### Written exercise
Return the lines of the records exactly as they appear, starting with the line that contains "class: Magnoliopsida" and continuing through the line that contains "common name: Poppy anemone", with both of those lines included.

[Stored data]
━━━━

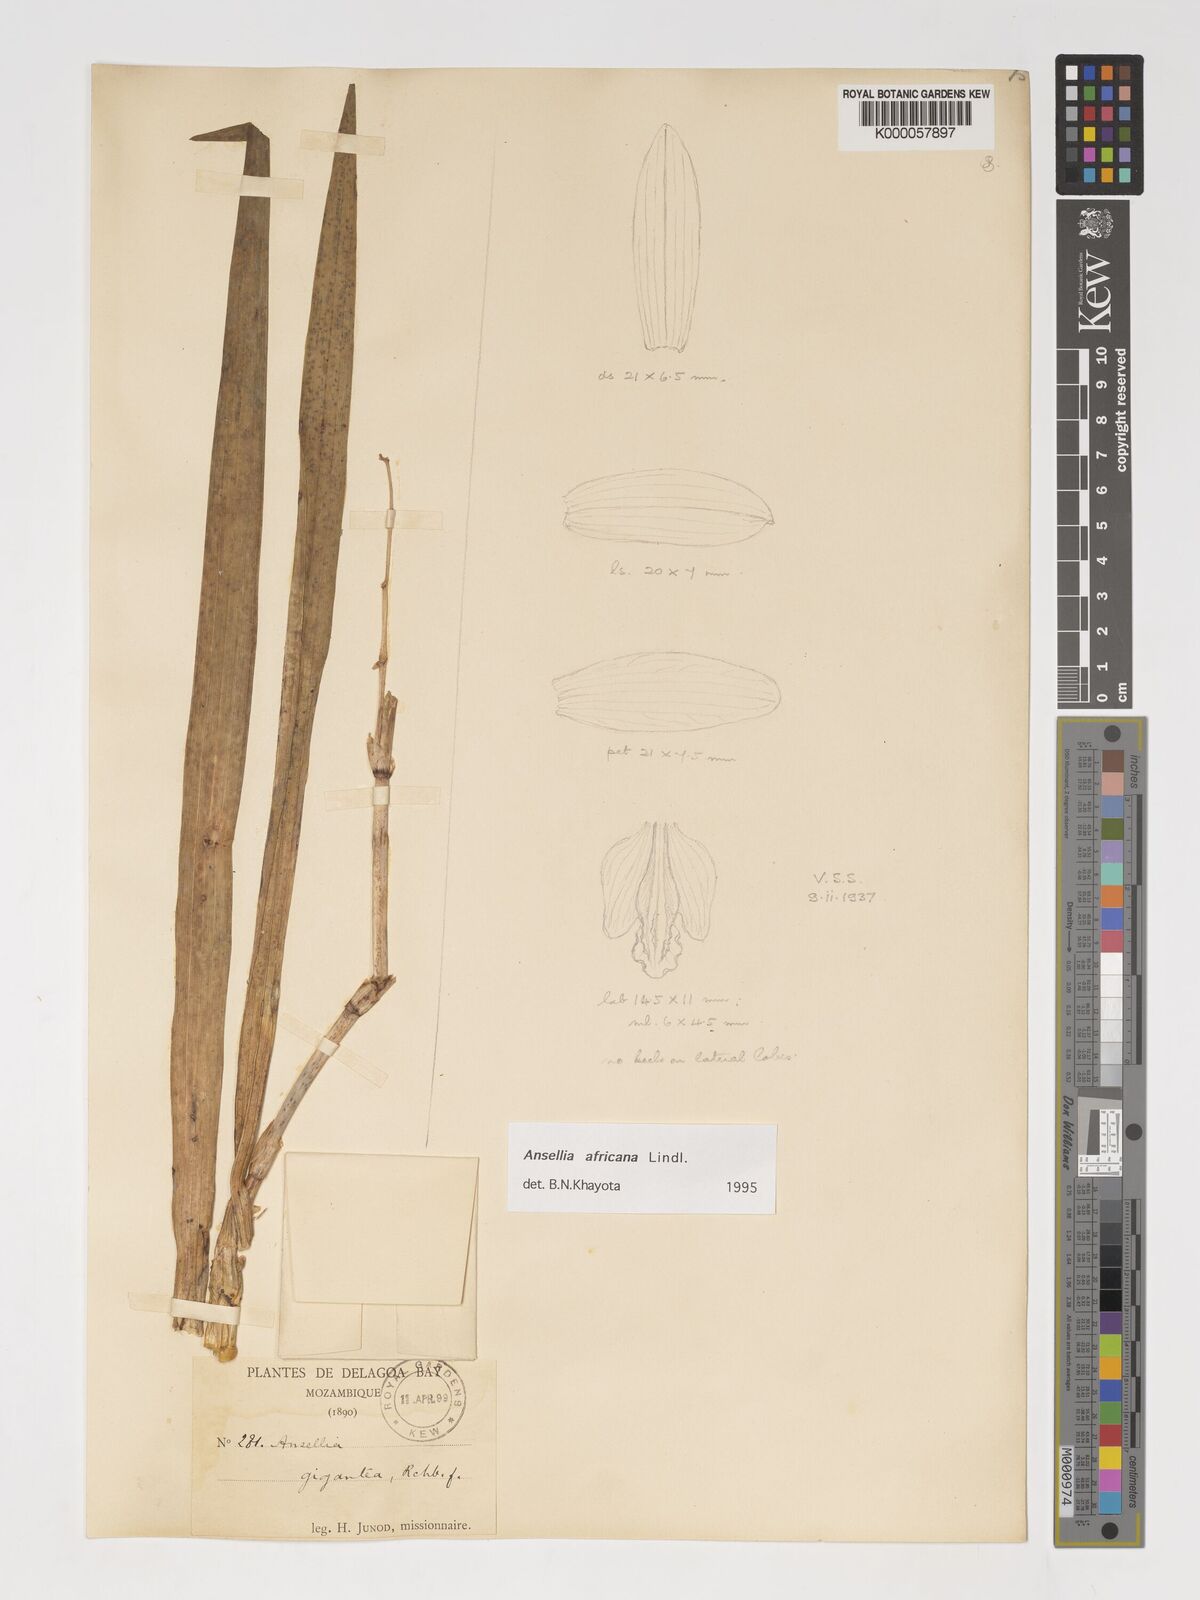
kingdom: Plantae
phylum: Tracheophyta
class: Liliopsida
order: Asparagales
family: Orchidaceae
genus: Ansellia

━━━━

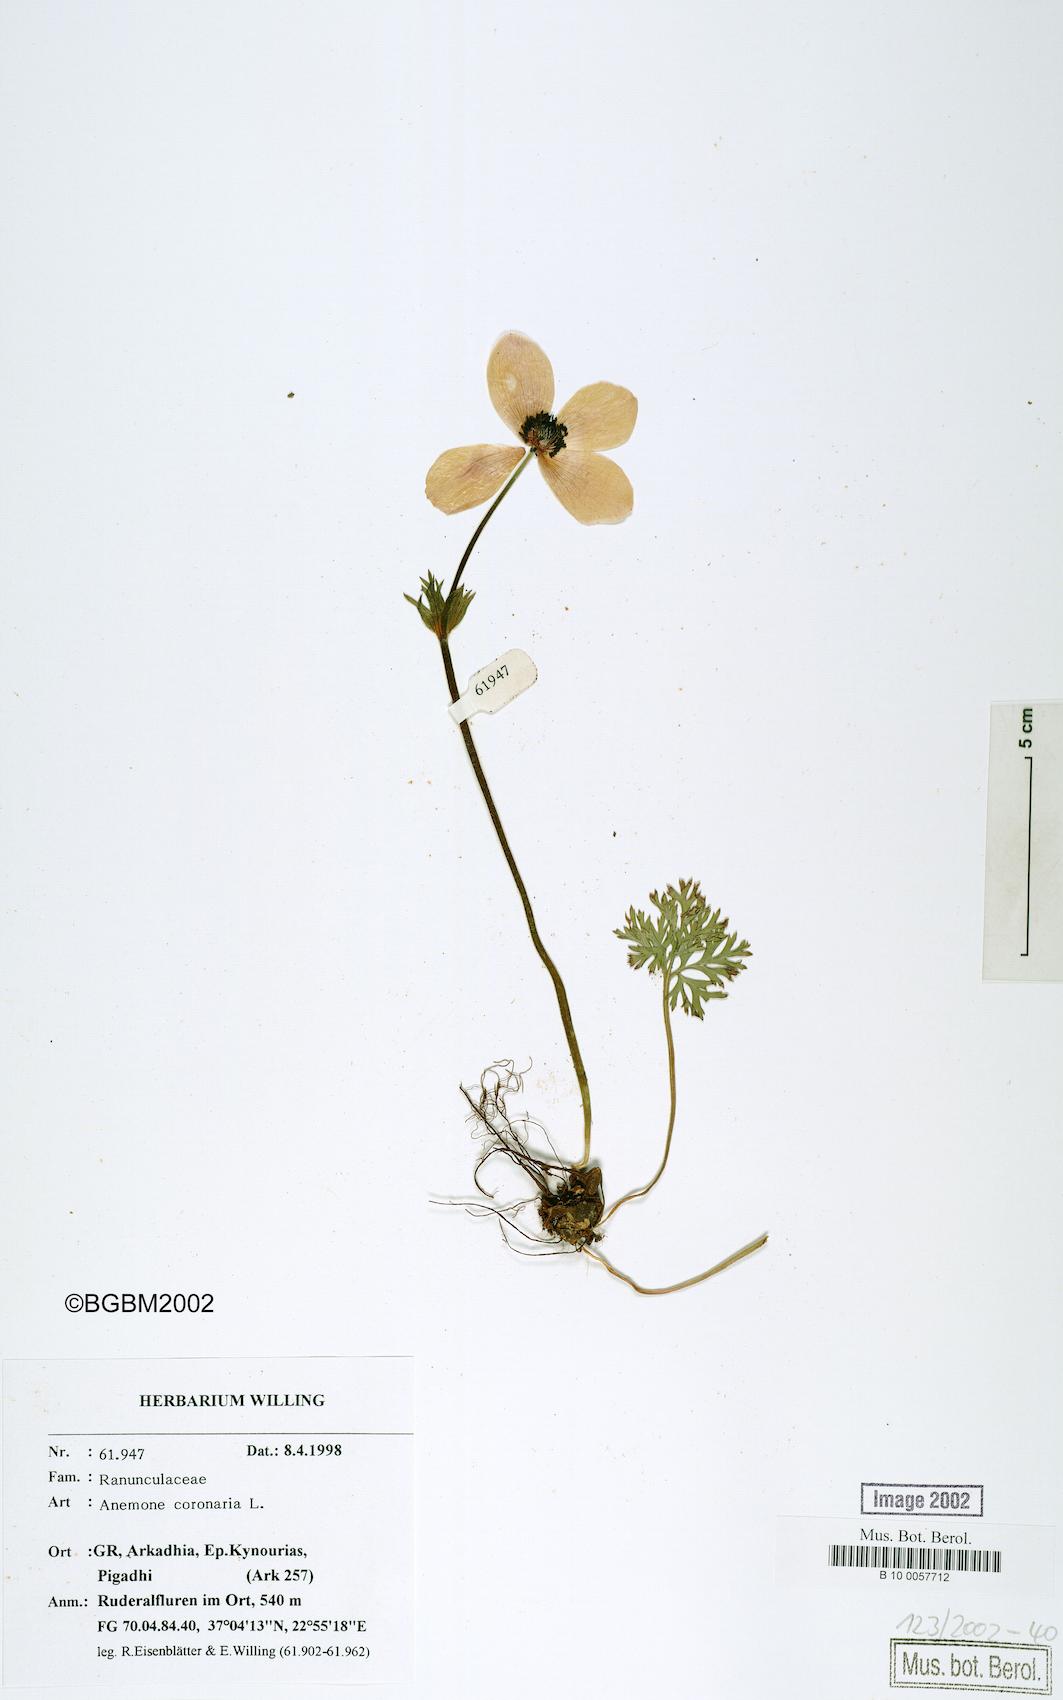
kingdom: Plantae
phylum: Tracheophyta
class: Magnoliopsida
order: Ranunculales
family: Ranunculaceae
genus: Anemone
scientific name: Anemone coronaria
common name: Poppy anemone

━━━━

### Reply to the exercise
class: Magnoliopsida
order: Ranunculales
family: Ranunculaceae
genus: Anemone
scientific name: Anemone coronaria
common name: Poppy anemone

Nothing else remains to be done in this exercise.